===== Records supplied =====

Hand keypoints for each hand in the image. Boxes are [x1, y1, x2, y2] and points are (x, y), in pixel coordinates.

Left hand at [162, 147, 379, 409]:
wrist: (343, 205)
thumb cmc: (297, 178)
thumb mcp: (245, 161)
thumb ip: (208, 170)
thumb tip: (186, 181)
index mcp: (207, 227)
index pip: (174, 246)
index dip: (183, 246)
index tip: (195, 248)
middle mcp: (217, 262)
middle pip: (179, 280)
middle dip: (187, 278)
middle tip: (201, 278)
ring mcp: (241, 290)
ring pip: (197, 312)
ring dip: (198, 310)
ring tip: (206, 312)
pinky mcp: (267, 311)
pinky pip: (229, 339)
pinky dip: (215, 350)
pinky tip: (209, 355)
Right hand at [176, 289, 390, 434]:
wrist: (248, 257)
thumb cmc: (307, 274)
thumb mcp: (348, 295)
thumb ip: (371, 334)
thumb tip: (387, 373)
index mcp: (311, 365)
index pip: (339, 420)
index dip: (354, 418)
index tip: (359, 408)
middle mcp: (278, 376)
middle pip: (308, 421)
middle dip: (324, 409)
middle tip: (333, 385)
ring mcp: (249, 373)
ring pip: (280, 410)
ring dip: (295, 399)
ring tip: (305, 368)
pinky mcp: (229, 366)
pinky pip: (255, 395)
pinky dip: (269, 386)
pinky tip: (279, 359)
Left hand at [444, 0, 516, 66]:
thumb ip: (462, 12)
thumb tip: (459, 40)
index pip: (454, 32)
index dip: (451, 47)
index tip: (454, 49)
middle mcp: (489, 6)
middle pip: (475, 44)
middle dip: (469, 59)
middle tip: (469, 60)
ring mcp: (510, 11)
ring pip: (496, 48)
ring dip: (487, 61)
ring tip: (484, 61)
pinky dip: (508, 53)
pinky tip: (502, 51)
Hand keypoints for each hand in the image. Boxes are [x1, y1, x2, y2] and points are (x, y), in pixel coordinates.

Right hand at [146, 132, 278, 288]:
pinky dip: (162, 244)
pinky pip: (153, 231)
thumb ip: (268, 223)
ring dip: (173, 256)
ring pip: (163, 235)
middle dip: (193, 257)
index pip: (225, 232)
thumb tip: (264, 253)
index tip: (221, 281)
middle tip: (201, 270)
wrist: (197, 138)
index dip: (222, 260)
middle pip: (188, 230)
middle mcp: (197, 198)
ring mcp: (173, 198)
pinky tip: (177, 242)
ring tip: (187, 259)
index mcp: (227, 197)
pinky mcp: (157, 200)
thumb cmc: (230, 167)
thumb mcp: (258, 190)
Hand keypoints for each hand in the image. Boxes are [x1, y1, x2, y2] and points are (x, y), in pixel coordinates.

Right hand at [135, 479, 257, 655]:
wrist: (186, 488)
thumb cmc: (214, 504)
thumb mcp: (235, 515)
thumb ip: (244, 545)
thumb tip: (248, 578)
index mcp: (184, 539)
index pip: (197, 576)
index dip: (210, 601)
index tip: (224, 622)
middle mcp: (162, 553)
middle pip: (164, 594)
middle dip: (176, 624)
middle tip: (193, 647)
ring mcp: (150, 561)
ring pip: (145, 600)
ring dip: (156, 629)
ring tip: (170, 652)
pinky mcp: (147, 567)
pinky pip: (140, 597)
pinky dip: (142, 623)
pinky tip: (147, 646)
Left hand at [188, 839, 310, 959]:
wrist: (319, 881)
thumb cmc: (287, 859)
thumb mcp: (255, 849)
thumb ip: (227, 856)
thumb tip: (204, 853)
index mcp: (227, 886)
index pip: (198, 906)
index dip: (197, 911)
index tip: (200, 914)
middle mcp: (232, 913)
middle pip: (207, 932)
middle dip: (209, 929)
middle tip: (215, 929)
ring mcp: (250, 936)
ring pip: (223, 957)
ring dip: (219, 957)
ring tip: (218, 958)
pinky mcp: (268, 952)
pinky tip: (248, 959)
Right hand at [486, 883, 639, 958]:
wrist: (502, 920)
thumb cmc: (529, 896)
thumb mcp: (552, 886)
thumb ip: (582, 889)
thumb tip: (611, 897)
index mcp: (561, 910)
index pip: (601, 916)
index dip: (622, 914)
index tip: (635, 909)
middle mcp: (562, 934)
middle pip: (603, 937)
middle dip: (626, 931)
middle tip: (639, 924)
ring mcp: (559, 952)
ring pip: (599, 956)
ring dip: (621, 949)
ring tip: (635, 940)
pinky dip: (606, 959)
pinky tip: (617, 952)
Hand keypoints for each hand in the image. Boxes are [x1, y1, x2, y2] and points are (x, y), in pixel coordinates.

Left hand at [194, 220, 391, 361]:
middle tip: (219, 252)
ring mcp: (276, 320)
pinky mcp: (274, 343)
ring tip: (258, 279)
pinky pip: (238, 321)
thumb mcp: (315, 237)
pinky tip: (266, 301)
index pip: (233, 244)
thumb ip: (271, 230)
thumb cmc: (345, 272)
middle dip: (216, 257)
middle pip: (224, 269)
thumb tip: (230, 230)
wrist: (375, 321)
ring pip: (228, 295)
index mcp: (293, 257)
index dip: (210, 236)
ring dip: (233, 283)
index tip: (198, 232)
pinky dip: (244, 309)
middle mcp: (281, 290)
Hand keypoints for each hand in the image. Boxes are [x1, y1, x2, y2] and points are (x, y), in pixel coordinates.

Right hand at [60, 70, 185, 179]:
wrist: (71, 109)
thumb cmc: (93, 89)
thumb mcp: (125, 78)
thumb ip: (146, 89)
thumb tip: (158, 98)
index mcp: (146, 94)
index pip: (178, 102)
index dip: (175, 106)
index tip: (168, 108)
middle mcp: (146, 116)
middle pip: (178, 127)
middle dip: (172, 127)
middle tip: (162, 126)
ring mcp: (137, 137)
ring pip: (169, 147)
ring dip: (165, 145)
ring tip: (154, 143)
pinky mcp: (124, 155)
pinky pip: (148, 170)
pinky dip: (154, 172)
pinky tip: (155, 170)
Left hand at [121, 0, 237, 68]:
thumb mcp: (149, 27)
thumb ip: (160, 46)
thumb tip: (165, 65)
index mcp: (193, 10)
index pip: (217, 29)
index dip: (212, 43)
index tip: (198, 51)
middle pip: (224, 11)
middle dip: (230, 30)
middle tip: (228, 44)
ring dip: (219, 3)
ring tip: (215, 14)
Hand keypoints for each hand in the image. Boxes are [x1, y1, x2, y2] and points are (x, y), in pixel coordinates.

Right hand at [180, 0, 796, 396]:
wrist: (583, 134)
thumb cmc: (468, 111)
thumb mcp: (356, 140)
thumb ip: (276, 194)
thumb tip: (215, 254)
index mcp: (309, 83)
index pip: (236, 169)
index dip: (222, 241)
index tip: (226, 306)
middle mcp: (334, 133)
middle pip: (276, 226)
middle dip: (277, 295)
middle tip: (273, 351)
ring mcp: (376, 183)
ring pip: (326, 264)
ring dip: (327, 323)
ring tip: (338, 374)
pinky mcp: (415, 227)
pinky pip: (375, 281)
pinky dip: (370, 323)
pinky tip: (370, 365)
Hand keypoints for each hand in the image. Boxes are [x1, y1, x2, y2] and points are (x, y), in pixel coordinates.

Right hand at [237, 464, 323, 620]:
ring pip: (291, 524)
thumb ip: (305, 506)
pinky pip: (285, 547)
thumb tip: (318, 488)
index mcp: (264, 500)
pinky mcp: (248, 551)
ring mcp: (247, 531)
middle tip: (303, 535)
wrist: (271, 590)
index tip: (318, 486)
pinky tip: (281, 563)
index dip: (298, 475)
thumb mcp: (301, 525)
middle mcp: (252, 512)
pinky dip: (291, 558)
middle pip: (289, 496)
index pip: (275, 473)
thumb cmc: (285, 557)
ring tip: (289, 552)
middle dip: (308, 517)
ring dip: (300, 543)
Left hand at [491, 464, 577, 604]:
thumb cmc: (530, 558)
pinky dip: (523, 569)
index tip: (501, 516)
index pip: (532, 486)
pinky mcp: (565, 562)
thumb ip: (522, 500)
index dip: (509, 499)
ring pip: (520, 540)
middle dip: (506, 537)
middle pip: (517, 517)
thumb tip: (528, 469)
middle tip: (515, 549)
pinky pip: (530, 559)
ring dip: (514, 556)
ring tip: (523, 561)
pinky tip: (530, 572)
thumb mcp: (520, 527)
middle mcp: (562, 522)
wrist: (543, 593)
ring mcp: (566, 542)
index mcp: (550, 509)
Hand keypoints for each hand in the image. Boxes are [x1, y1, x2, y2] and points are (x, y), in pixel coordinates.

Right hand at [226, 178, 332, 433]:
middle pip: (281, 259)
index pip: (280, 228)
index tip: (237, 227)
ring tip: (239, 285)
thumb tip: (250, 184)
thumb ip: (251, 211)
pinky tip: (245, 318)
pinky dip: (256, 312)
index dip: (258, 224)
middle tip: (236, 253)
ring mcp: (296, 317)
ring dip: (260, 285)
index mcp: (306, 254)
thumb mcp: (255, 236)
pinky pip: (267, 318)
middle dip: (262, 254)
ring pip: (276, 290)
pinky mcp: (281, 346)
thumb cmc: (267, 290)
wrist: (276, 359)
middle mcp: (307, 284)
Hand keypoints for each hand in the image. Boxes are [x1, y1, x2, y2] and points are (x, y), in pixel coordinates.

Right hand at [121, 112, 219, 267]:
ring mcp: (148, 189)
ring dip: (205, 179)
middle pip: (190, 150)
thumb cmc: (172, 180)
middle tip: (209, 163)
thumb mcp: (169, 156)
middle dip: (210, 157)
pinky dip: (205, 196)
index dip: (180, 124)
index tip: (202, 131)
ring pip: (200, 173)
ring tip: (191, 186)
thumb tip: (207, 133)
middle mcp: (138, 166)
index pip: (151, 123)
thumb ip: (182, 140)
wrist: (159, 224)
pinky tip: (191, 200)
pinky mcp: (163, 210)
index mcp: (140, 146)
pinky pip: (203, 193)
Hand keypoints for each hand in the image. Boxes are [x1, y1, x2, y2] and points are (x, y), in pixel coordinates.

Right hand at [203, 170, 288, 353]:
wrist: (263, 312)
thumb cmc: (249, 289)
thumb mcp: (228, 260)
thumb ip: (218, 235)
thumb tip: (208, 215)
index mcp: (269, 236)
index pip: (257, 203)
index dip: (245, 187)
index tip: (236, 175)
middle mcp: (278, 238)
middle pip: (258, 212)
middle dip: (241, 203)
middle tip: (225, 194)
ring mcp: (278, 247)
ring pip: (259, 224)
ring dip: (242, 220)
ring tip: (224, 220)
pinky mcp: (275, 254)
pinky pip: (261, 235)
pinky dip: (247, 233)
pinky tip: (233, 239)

=====

What the task requires: Copy the lines above exactly. Start with the line containing "ring tip: (187, 259)", end with the line containing "index mcp: (227, 886)", and include both.

Answer space:
ring tip: (187, 259)
index mcp: (227, 197)
pinky mcp: (157, 200)
thumb cmc: (230, 167)
thumb mcp: (258, 190)
Hand keypoints for each hand in the image. Boxes are [x1, y1, x2, y2] and points are (x, y), in pixel coordinates.

Right hand at [135, 479, 257, 655]:
wrist: (186, 488)
thumb cmc: (214, 504)
thumb mcp: (235, 515)
thumb ip: (244, 545)
thumb tip: (248, 578)
index mcp: (184, 539)
index pip: (197, 576)
index dip: (210, 601)
index tip: (224, 622)
middle mcp: (162, 553)
middle pip: (164, 594)
middle dip: (176, 624)
middle tip: (193, 647)
ring mcp: (150, 561)
ring pip: (145, 600)
ring dip: (156, 629)
ring tip: (170, 652)
pinky mcp: (147, 567)
pinky pip: (140, 597)
pinky dip: (142, 623)
pinky tip: (147, 646)
Left hand at [188, 839, 310, 959]:
wrist: (319, 881)
thumb cmc: (287, 859)
thumb mcp: (255, 849)
thumb ip: (227, 856)
thumb tip: (204, 853)
index mcp: (227, 886)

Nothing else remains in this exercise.